:: Requirement ::
Copy all the text in the records below exactly, line for line, leaving out the pictures.

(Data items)
=== Begin Enclosure ===

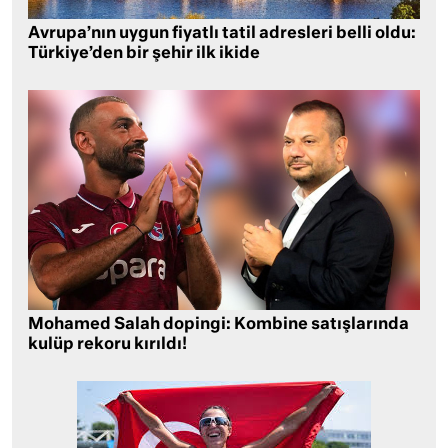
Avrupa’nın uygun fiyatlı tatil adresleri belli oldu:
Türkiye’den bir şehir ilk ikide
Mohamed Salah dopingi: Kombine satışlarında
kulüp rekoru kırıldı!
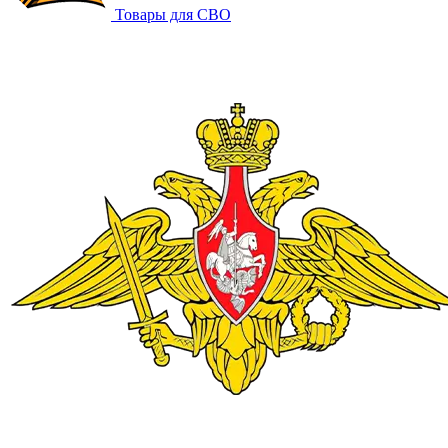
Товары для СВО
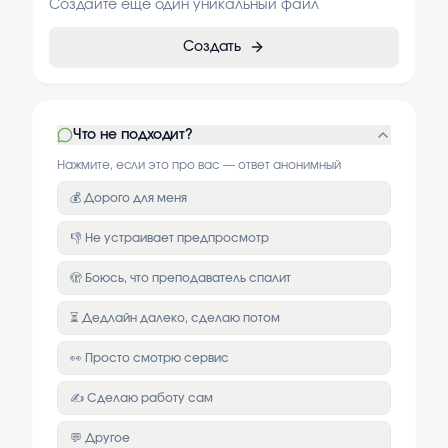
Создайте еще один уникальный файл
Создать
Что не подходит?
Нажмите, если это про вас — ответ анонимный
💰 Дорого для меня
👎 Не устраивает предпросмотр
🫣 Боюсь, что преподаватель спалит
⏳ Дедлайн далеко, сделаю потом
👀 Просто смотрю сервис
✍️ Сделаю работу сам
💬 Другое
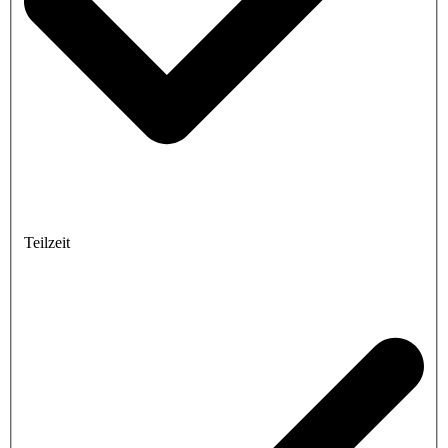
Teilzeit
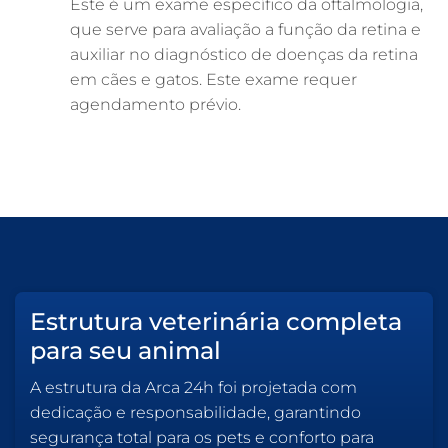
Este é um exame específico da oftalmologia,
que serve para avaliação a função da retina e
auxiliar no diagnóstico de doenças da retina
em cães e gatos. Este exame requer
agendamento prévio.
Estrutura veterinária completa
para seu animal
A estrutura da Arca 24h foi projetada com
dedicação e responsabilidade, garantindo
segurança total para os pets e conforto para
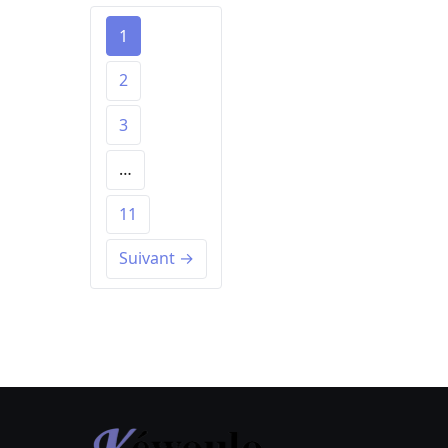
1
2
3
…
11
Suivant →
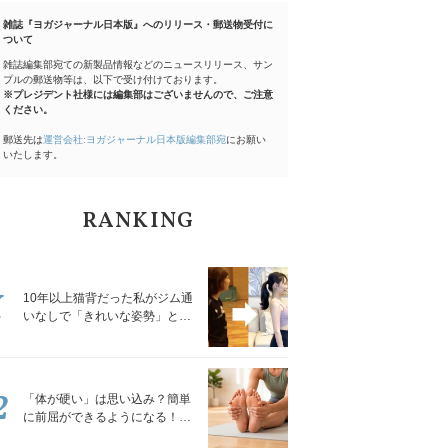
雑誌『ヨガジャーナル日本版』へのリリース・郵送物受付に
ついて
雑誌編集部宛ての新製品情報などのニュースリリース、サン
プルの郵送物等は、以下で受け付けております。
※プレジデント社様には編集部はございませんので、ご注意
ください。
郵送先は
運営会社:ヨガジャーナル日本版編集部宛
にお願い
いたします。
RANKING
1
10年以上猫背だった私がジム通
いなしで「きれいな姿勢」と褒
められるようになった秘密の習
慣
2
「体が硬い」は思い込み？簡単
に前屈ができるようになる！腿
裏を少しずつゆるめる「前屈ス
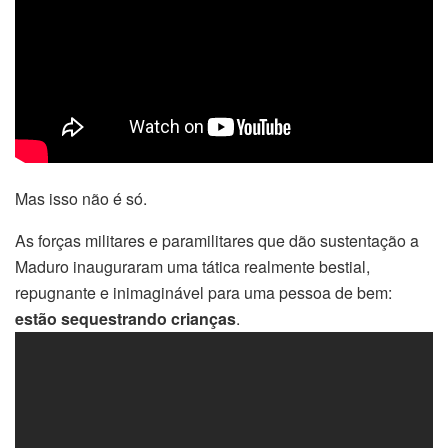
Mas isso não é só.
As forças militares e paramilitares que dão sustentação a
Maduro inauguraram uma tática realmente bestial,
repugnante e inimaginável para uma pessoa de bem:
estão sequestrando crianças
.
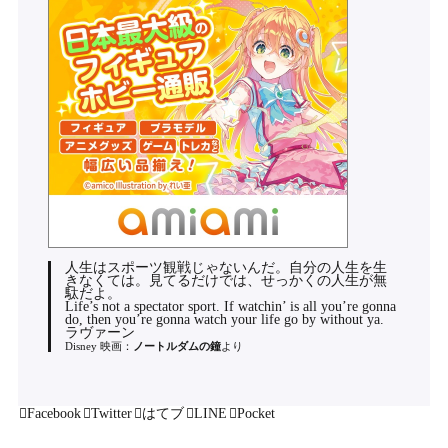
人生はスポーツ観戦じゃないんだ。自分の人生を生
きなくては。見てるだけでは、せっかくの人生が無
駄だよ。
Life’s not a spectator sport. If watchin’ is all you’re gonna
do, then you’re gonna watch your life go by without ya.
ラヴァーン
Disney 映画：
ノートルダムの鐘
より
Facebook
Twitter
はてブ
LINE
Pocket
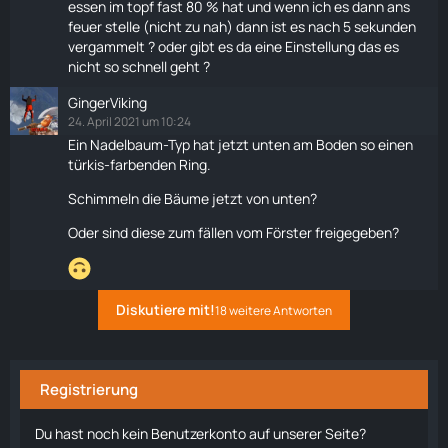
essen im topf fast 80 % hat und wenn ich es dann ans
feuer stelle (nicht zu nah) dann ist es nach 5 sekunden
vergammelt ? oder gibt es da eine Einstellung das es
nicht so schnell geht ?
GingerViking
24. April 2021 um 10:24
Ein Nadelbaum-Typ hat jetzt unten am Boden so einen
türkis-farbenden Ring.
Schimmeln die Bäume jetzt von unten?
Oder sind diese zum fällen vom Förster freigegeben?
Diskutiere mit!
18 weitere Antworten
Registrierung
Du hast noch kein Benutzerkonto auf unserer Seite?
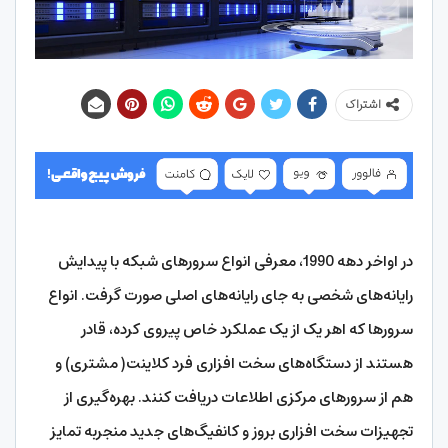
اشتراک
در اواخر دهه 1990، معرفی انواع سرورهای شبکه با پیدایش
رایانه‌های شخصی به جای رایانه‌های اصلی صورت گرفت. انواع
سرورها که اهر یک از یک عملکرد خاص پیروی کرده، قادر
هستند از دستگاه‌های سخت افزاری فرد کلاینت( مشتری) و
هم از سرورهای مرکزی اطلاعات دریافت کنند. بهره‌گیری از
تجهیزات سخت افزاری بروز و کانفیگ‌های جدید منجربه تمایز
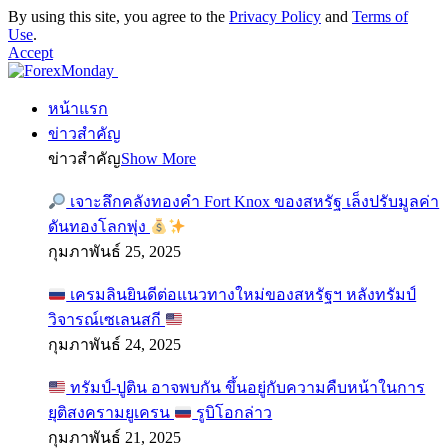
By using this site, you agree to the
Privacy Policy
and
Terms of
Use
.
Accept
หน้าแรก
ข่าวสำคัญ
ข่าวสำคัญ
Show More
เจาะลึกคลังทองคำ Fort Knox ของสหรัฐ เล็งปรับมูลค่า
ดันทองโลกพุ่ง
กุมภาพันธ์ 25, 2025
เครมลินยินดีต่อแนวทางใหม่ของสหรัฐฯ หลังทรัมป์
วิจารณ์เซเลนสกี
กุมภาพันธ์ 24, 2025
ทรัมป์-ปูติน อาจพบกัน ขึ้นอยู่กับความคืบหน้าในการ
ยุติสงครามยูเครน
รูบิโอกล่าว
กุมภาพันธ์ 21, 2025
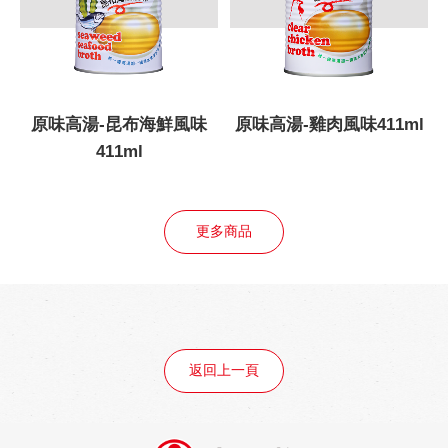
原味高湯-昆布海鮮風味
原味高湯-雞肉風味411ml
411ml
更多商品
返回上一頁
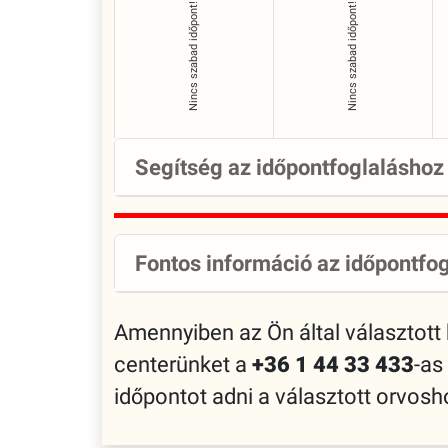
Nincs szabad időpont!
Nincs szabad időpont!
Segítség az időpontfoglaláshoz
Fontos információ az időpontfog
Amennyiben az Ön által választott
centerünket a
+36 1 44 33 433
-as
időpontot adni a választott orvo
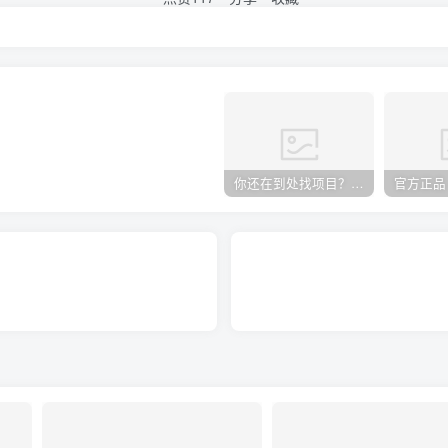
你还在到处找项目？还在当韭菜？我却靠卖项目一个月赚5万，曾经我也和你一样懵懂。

=== End Enclosure ===

:: The answer ::
Avrupa’nın uygun fiyatlı tatil adresleri belli oldu:
Türkiye’den bir şehir ilk ikide
Mohamed Salah dopingi: Kombine satışlarında
kulüp rekoru kırıldı!
Товары для СВО
Создайте еще один уникальный файл
Создать
Что не подходит?
Нажмите, если это про вас — ответ анонимный
💰 Дорого для меня
👎 Не устраивает предпросмотр
🫣 Боюсь, что преподаватель спалит
⏳ Дедлайн далеко, сделаю потом
👀 Просто смотрю сервис
✍️ Сделаю работу сам
💬 Другое
Teilzeit
Este é um exame específico da oftalmologia,
que serve para avaliação a função da retina e
auxiliar no diagnóstico de doenças da retina
em cães e gatos. Este exame requer
agendamento prévio.
Estrutura veterinária completa
para seu animal
A estrutura da Arca 24h foi projetada com
dedicação e responsabilidade, garantindo
segurança total para os pets e conforto para
1
2
3
…
11
Suivant →
雑誌『ヨガジャーナル日本版』へのリリース・郵送物受付に
ついて
雑誌編集部宛ての新製品情報などのニュースリリース、サン
プルの郵送物等は、以下で受け付けております。
※プレジデント社様には編集部はございませんので、ご注意
ください。
郵送先は
運営会社:ヨガジャーナル日本版編集部宛
にお願い
いたします。
RANKING
1
10年以上猫背だった私がジム通
いなしで「きれいな姿勢」と褒
められるようになった秘密の習
慣
2
「体が硬い」は思い込み？簡単
に前屈ができるようになる！腿
裏を少しずつゆるめる「前屈ス
Mas isso não é só.
As forças militares e paramilitares que dão sustentação a
Maduro inauguraram uma tática realmente bestial,
repugnante e inimaginável para uma pessoa de bem:
estão sequestrando crianças
.
人生はスポーツ観戦じゃないんだ。自分の人生を生
きなくては。見てるだけでは、せっかくの人生が無
駄だよ。
Life’s not a spectator sport. If watchin’ is all you’re gonna
do, then you’re gonna watch your life go by without ya.
ラヴァーン
Disney 映画：
ノートルダムの鐘
より
Facebook
Twitter
はてブ
LINE
Pocket
essen im topf fast 80 % hat und wenn ich es dann ans
feuer stelle (nicht zu nah) dann ist es nach 5 sekunden
vergammelt ? oder gibt es da eine Einstellung das es
nicht so schnell geht ?
GingerViking
24. April 2021 um 10:24
Ein Nadelbaum-Typ hat jetzt unten am Boden so einen
türkis-farbenden Ring.
Schimmeln die Bäume jetzt von unten?
Oder sind diese zum fällen vom Förster freigegeben?
Diskutiere mit!
18 weitere Antworten
Registrierung
Du hast noch kein Benutzerkonto auf unserer Seite?
اشتراک
در اواخر دهه 1990، معرفی انواع سرورهای شبکه با پیدایش
رایانه‌های شخصی به جای رایانه‌های اصلی صورت گرفت. انواع
سرورها که اهر یک از یک عملکرد خاص پیروی کرده، قادر
هستند از دستگاه‌های سخت افزاری فرد کلاینت( مشتری) و
هم از سرورهای مرکزی اطلاعات دریافت کنند. بهره‌گیری از
تجهیزات سخت افزاری بروز و کانفیگ‌های جدید منجربه تمایز
By using this site, you agree to the
Privacy Policy
and
Terms of
Use
.
Accept
หน้าแรก
ข่าวสำคัญ
ข่าวสำคัญ
Show More
เจาะลึกคลังทองคำ Fort Knox ของสหรัฐ เล็งปรับมูลค่า
ดันทองโลกพุ่ง
กุมภาพันธ์ 25, 2025
เครมลินยินดีต่อแนวทางใหม่ของสหรัฐฯ หลังทรัมป์
วิจารณ์เซเลนสกี
กุมภาพันธ์ 24, 2025
ทรัมป์-ปูติน อาจพบกัน ขึ้นอยู่กับความคืบหน้าในการ
ยุติสงครามยูเครน
รูบิโอกล่าว
กุมภาพันธ์ 21, 2025
原味高湯-昆布海鮮風味
原味高湯-雞肉風味411ml
411ml
更多商品
返回上一頁
Nincs szabad időpont!
Nincs szabad időpont!
Segítség az időpontfoglaláshoz
Fontos információ az időpontfog
Amennyiben az Ön által választott
centerünket a
+36 1 44 33 433
-as
időpontot adni a választott orvo
你还在到处找项目？还在当韭菜？我却靠卖项目一个月赚5万，曾经我也和你一样懵懂。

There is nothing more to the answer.